1 Corinthians 8:1-13; Mark 1:21-28
“Use your powers for good.”
Does that sound familiar?
For me, it conjures up vague images of superheroes: cartoons and epic movies and panel-drawn stories. Buffy says it. StarWars, Superman, Spiderman and others teach it – sometimes to their friends, often in an attempt to get a supervillain to see the light: Use your powers for good, not evil.
The internet tells me that that particular phrasing has been gaining popularity over the last twenty years, but you don’t need the internet to know that the idea has been around much longer. Just a couple minutes ago, we heard Paul tell it to the Corinthians of two thousand years ago: Use your power for good, he exhorts them. Not to harm.
Paul sees the motley collection of new Christians in Corinth as potential superheroes, filled with extraordinary power. The exact same power that we see today in the story of Jesus teaching and healing in the synagogue: the power of direct connection to God that can eliminate demons with a word, and astound a skeptical crowd.
These are ordinary people, very much like you and I, walking through their daily lives with a power that gives ordinary words and everyday actions the ability to create faith or destroy it. To connect other people directly to God’s healing, saving love, or to cut them off.
And some in Corinth are so full of their own faith and authority that they are using their confidence in God in a way that cuts off or damages the connection to God of their siblings in the church.
Because they’re eating meat.
Christianity does not require vegetarianism. But in Corinth, at that time, most of the meat available (and probably all of the food at the good parties) came from a temple of the Greek or Roman gods. The meat in the market, and on society’s tables, belonged to, had been sacrificed to Apollo or Poseidon or another god.
Of course, as Paul notes, the confident Christians of Corinth know that Apollo and Aphrodite and Poseidon aren’t really God, so there’s no power or danger in their meat to separate us from our true God.
Meat isn’t like that for you and me. But we might watch TV shows or read novels that contradict what we teach in Sunday School and pray in church. We might work on Saturday – the Sabbath – or play golf on Sunday, and find that it doesn’t harm our deep and life-giving relationship with Jesus, our faith in God.

WORK INSTRUCTION A
Duplicate the part of the sermon between "Because they’re eating" and "our true God.", inclusive.
WORK INSTRUCTION B
Condense the sermon's paragraph beginning "Christianity does not require vegetarianism" into a shorter version that keeps its main facts.
WORK INSTRUCTION C
Supply the next part of the sermon, picking up after its final sentence.

[Dataset entries]
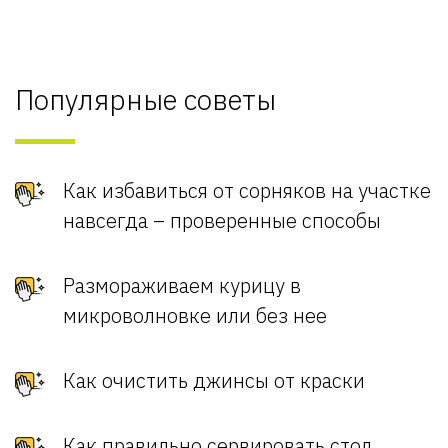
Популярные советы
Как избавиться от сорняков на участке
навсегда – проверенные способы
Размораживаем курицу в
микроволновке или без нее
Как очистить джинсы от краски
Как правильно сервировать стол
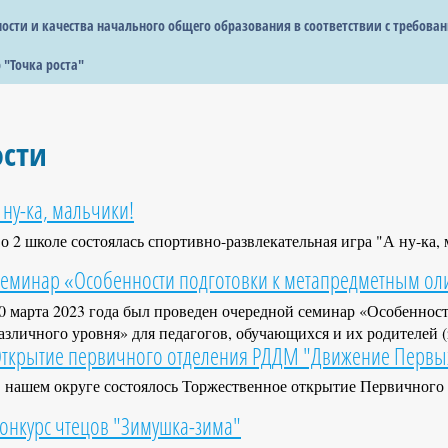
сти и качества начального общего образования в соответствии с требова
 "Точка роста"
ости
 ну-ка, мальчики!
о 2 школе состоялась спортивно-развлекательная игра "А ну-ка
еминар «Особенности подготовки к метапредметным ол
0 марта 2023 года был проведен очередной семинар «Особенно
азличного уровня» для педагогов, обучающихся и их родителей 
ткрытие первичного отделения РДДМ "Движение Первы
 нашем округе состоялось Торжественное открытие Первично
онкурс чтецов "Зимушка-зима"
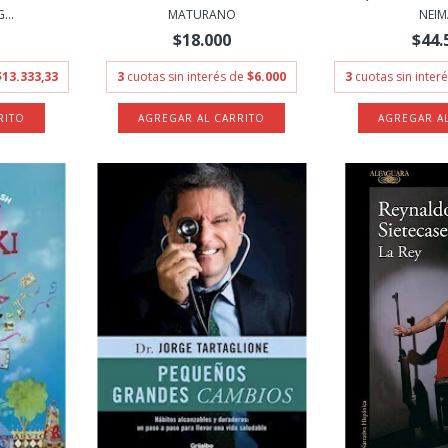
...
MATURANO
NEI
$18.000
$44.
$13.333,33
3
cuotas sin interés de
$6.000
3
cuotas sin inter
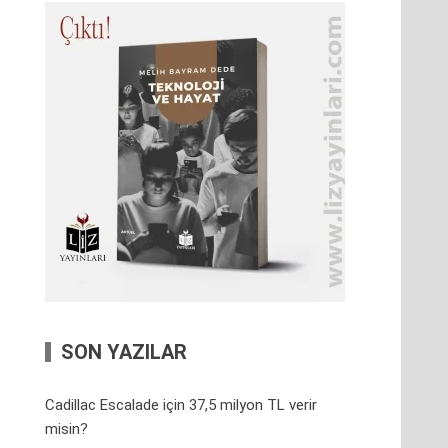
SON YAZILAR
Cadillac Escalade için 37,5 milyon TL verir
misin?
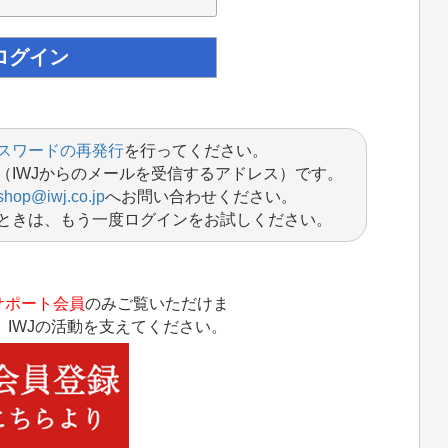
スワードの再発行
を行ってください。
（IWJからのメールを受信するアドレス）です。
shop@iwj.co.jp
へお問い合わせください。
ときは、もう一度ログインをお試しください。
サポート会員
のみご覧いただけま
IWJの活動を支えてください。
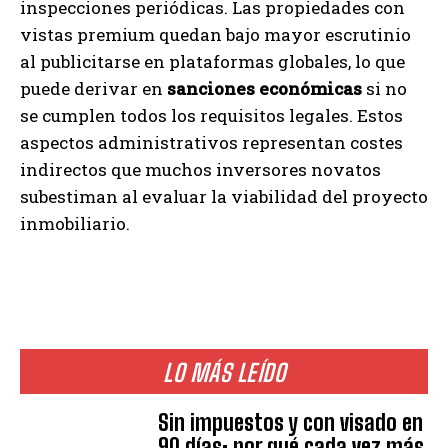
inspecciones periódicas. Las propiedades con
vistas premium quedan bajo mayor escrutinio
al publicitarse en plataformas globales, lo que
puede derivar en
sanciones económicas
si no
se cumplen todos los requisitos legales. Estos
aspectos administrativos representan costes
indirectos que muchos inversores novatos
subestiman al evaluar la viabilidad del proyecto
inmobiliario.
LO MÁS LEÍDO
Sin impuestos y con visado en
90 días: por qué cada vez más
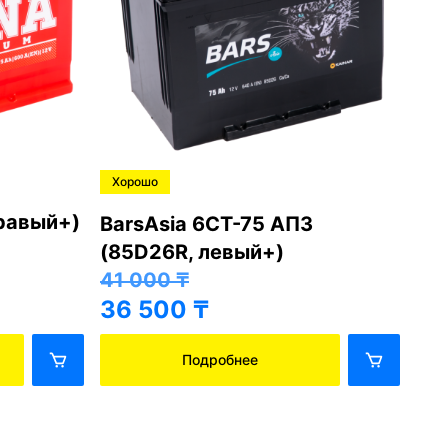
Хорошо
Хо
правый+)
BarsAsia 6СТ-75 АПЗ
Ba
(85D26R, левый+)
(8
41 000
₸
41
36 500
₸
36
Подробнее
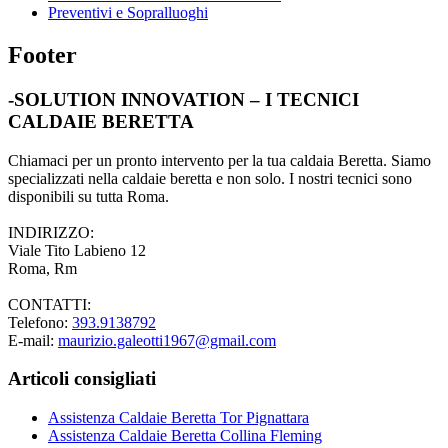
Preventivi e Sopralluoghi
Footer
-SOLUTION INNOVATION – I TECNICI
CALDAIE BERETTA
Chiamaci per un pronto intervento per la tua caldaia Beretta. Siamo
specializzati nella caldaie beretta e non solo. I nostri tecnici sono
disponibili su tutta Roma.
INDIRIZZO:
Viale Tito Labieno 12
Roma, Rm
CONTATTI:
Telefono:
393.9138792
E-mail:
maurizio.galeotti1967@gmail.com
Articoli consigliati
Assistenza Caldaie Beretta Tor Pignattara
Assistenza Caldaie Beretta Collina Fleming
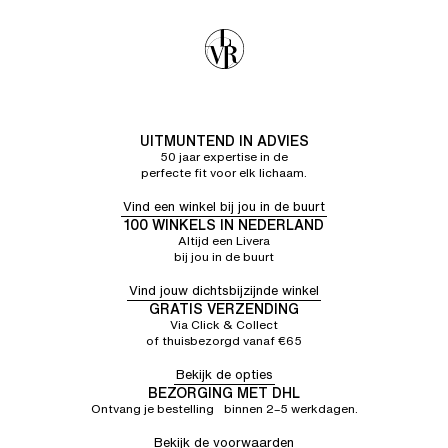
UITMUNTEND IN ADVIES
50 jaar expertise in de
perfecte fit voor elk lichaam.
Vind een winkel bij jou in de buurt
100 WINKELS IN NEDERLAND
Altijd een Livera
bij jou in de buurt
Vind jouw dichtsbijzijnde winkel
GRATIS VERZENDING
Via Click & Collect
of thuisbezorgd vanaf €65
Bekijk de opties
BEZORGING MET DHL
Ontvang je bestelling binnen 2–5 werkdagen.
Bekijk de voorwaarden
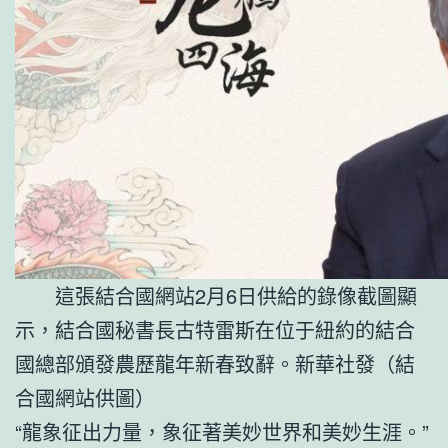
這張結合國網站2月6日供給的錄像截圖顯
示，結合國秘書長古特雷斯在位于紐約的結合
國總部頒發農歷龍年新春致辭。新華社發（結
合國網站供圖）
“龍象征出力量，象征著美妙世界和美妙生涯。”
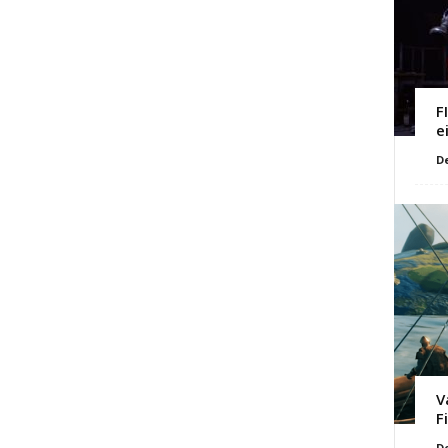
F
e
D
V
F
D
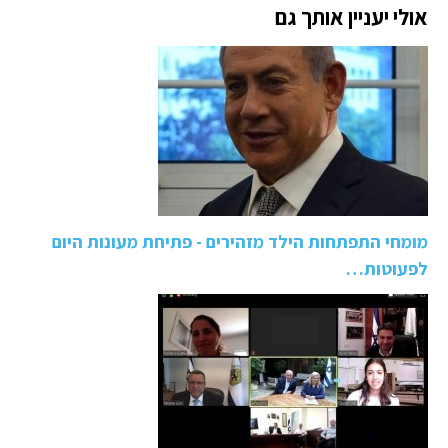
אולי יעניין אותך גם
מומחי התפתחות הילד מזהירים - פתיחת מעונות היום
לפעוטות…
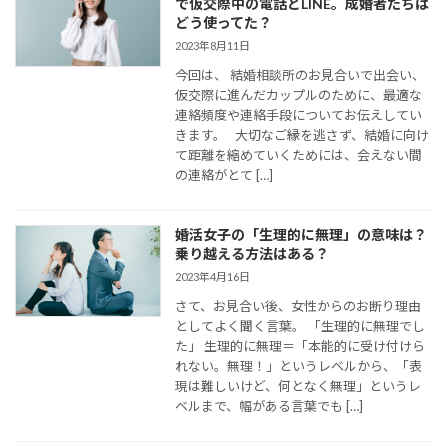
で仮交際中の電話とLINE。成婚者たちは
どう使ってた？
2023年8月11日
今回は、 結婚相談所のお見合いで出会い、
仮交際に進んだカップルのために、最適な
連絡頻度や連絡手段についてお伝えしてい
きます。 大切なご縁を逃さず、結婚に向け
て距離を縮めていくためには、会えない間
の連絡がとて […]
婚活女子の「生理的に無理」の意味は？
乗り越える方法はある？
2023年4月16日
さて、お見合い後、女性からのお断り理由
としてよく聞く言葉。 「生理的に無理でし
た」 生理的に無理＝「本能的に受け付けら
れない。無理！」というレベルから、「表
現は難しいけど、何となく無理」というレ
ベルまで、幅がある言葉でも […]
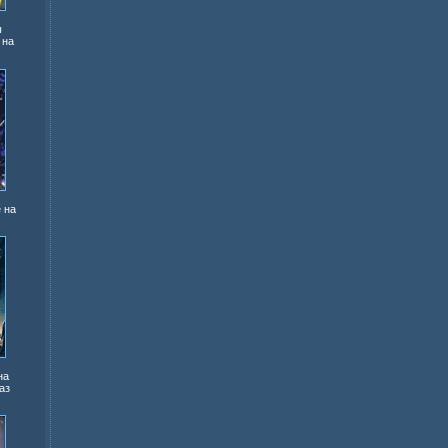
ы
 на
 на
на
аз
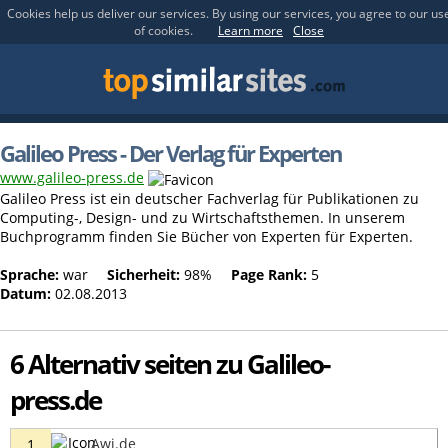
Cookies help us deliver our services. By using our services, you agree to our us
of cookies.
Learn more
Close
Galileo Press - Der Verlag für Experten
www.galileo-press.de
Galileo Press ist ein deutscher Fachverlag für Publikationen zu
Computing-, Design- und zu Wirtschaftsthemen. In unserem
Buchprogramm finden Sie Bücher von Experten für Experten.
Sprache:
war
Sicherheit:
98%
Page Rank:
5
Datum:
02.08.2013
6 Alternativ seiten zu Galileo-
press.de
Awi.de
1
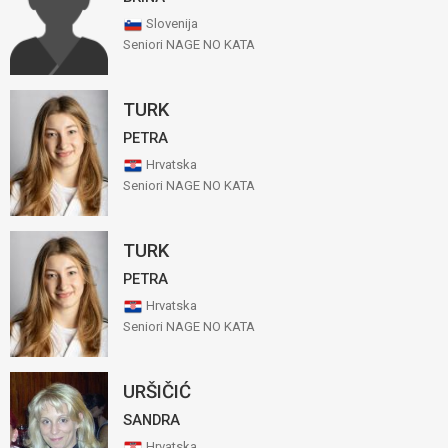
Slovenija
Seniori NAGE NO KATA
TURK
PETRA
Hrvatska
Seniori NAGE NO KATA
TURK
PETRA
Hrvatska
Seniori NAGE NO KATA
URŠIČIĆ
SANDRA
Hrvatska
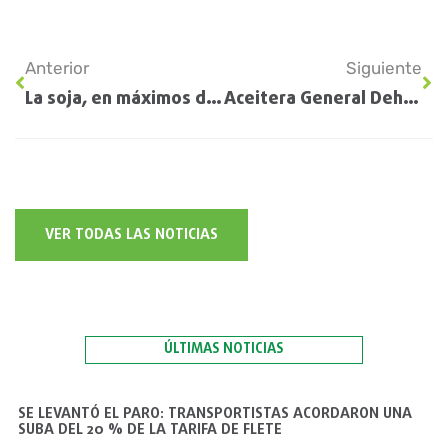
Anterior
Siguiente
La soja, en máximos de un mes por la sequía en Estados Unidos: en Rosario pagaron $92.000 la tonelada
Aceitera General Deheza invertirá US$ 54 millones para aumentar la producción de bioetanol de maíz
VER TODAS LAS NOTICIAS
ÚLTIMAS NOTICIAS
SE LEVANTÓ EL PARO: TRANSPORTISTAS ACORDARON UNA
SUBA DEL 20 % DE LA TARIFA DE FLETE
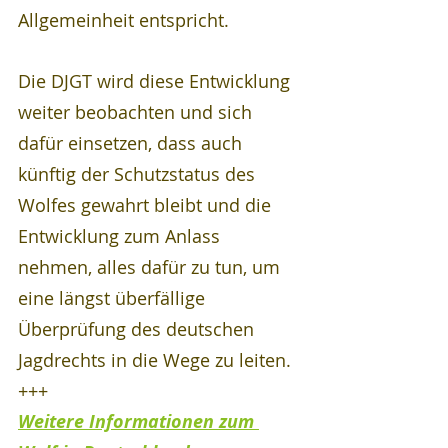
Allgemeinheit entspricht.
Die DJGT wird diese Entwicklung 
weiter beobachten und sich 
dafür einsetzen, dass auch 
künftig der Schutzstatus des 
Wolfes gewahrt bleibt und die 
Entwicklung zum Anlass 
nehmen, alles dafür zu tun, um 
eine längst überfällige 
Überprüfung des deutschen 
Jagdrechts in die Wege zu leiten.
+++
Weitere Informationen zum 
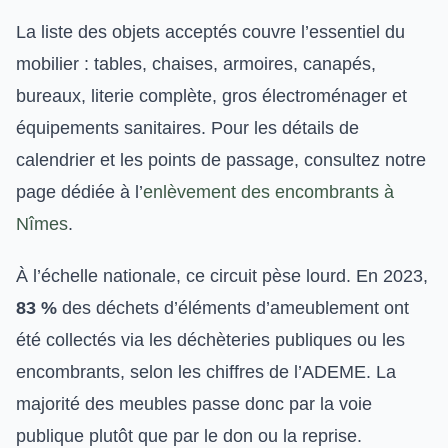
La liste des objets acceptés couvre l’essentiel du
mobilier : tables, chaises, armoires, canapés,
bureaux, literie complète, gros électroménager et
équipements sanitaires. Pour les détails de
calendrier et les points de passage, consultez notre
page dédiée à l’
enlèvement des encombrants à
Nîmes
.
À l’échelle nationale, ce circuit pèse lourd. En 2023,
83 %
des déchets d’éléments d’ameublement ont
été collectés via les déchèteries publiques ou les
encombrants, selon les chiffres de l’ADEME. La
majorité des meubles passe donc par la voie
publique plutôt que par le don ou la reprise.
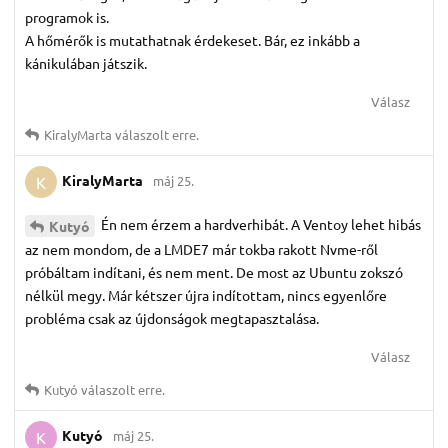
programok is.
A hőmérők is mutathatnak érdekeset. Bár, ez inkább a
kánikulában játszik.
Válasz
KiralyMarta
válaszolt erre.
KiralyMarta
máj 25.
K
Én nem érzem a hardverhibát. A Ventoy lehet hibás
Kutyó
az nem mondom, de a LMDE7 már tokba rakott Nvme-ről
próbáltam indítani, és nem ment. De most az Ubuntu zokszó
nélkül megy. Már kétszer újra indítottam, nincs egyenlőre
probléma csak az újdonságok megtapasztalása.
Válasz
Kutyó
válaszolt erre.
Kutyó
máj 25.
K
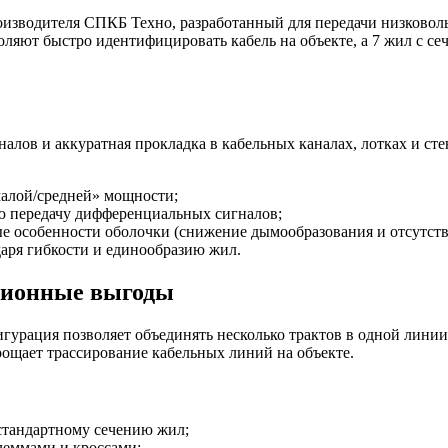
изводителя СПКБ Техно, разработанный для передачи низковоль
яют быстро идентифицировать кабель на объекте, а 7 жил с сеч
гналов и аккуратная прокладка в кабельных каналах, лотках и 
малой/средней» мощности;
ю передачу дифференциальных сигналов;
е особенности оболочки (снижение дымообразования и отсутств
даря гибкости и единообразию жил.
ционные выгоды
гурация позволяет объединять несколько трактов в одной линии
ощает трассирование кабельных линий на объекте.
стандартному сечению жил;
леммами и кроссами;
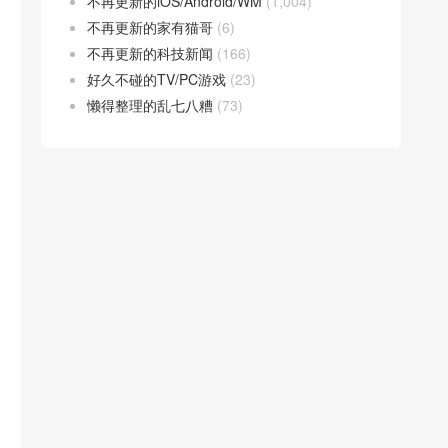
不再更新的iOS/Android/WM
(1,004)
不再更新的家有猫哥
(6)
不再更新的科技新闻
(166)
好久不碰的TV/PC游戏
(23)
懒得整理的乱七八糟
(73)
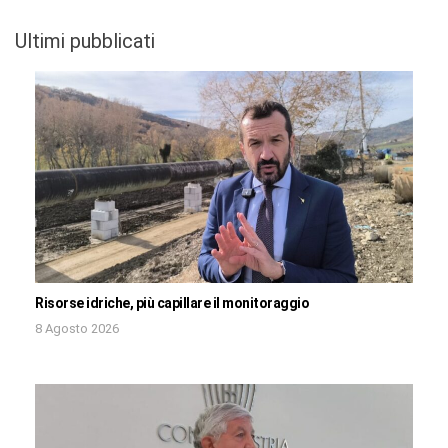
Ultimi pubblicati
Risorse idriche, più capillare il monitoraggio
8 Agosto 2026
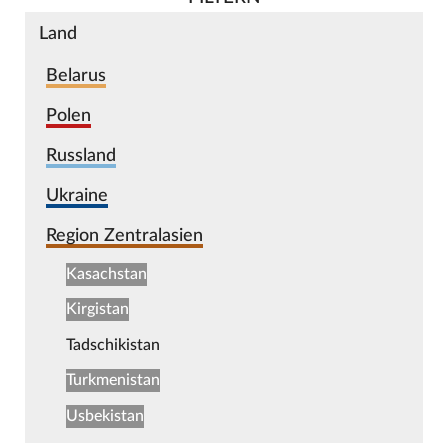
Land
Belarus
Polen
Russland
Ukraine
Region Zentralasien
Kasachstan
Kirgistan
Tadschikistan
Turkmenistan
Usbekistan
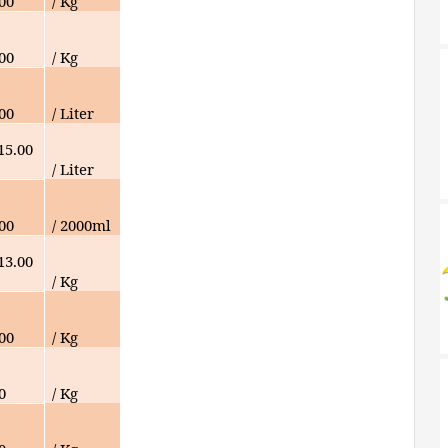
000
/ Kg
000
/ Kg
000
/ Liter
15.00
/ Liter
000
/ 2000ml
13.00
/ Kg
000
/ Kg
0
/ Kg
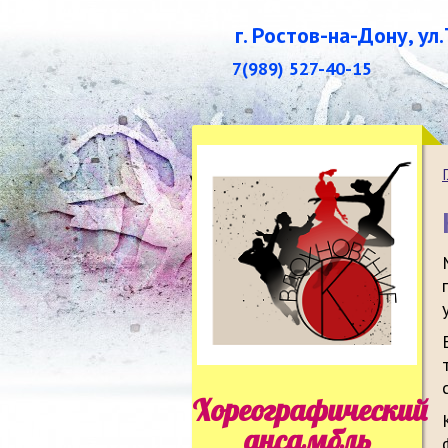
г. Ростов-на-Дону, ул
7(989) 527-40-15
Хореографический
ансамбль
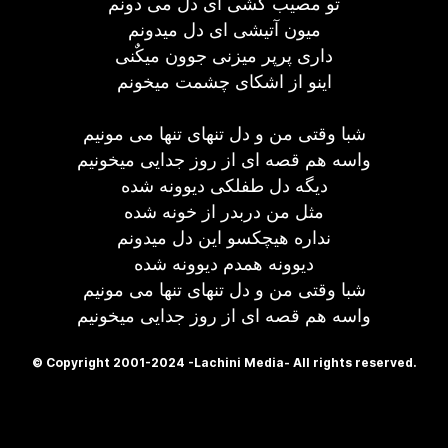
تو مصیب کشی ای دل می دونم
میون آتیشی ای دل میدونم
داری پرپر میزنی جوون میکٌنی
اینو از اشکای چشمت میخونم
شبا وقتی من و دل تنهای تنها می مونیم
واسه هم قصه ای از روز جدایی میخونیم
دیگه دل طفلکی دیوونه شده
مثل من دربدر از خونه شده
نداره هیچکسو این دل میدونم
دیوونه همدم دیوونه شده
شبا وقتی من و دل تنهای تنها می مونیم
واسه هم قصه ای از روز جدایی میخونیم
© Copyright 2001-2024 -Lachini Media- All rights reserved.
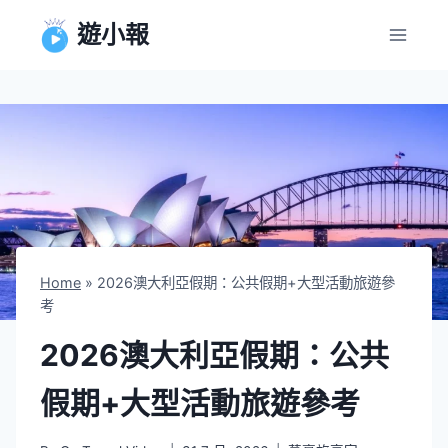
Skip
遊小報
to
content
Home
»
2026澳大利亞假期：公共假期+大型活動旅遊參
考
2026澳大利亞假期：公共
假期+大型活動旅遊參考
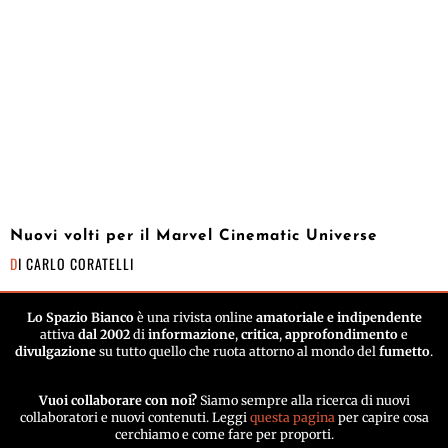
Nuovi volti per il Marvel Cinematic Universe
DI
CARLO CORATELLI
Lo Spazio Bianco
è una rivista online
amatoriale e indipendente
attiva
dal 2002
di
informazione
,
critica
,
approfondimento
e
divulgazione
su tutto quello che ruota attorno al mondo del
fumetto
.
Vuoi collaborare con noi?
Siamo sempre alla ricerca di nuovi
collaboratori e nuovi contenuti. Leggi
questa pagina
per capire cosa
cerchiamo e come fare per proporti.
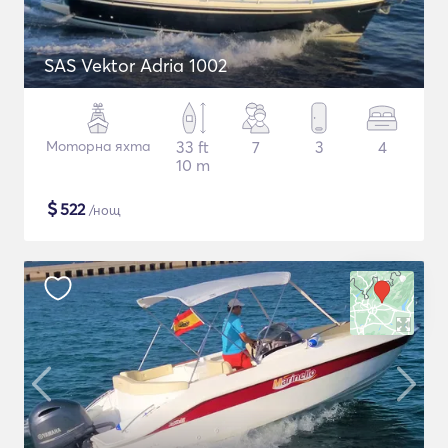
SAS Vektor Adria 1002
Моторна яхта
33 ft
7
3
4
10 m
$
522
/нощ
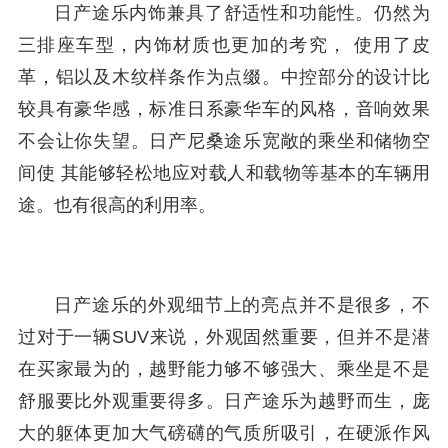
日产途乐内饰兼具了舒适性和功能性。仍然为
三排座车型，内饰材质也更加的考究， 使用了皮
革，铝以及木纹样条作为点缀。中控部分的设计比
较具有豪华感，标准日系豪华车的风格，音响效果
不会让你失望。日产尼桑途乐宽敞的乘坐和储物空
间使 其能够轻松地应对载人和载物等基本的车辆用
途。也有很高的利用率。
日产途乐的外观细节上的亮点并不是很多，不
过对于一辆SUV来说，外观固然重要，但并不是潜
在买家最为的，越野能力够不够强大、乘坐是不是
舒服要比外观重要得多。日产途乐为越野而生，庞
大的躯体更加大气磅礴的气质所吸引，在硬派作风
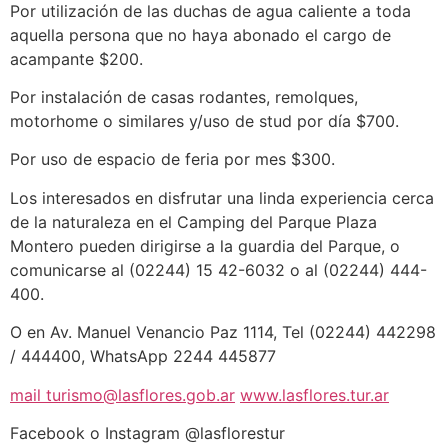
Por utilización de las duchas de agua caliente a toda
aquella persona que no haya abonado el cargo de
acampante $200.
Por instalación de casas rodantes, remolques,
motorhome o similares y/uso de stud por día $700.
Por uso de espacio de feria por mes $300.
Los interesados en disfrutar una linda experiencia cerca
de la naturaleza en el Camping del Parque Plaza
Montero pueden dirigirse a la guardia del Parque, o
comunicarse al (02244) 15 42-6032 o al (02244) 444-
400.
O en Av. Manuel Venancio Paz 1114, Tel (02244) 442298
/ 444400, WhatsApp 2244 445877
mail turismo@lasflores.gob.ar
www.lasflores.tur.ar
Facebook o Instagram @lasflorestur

TASK OUTPUT A
Because they’re eating meat.
Christianity does not require vegetarianism. But in Corinth, at that time, most of the meat available (and probably all of the food at the good parties) came from a temple of the Greek or Roman gods. The meat in the market, and on society’s tables, belonged to, had been sacrificed to Apollo or Poseidon or another god.
Of course, as Paul notes, the confident Christians of Corinth know that Apollo and Aphrodite and Poseidon aren’t really God, so there’s no power or danger in their meat to separate us from our true God.

TASK OUTPUT B
Christianity does not require vegetarianism, but in Corinth at that time most available meat, and probably all the food at the good parties, came from temples of the Greek or Roman gods. The meat sold in the market and served at society's tables had been sacrificed to Apollo, Poseidon or another god.

TASK OUTPUT C
Great. That’s power, Paul says. Power that comes from our knowledge of God, and makes us free.
But that is not true for everyone. And that’s what matters.
Some in the Corinthian church know that the Greek and Roman gods aren’t “real”, like the one true God we know in Jesus. But they still feel their connection with God eroding if they eat the meat – because the meat comes from someone honoring an unreal “god” that denies the reality of our true God.
And when the confident Christians they know are living it up at the Poseidon Diner, eating idolatrous meat publicly in the Corinth Town Square, it makes them doubt their own faith, their own closeness to God. The holy community that builds up our trust in God is weakened, pulled down.
So stop, Paul says to the confident in Corinth.
Apollo’s meat might not hurt you, but if it hurts someone else – if there’s even a chance that someone else may lose their connection to this holy community, to the forgiveness, transformation, and salvation of Christ, or to the deeply rooted trust in God that enables us to act with love in this messy, selfish, dangerous world –
cut out that meat right now and eat your vegetables.
Don’t tell me what you know about idols. Show me how you love one another.
Imitate Jesus himself, limiting your freedom so that you can help other people receive more love, more healing, more hope and joy.
Use your power – your connection to God, in yourself and through your community – for good, not for harm.
Paul looks at his friends and fellows in Corinth – looks at us, you and me – and sees potential superheroes, infused by baptism with the Spirit of God, given authority to share Christ’s good news, equipped by the prayers and practices of our faith with the extraordinary – super – power of God which can absolutely heal and save the world.
Paul wants us to know that power, because if we don’t think of ourselves as powerful – if we just think of ourselves as free – it’s easy to hurt others by accident.
What you say out loud when the internet goes out, or impeachment’s on TV, may not hurt you – unless it hurts your kids or grandkids or friends who hear it, and doubt or disrespect gets into their relationship with you, or with others.
Maybe you and your boss or a client have a joke about company ethics or policy that’s funny because you know it isn’t true. But co-workers who respect you start to worry about where they work.
I know a lot of us don’t think of ourselves as powerful; very few of us think of ourselves as spiritual leaders. I hear about that almost every time I invite one of you to take on a new ministry.
I bet those “smart” people in Corinth didn’t think they were all that powerful, either.
But we are.
We are all empowered by God to build one another up in love and generosity and fellowship and hope, starting right where and how we are.
We are in fact powerful, with the healing might of God.
That power is desperately needed right now. We are apart physically or politically; we and the world are worn down with the losses and labors of a year that requires the impossible, and we need the power of God to build and heal.
Many of us feel our connection to God and community worn down by screens and distances and the people who aren’t here. So use your power for good:
make a point to invite someone to participate in remote worship with you – watch at the same time, have chat open between you in worship or a little telephone coffee hour right after.
Be a buddy, or ask for a buddy, for Bible reading or participating in a Trinity project like sandwich making for Cathedral Kitchen, or one of the Lent learning opportunities that will launch soon.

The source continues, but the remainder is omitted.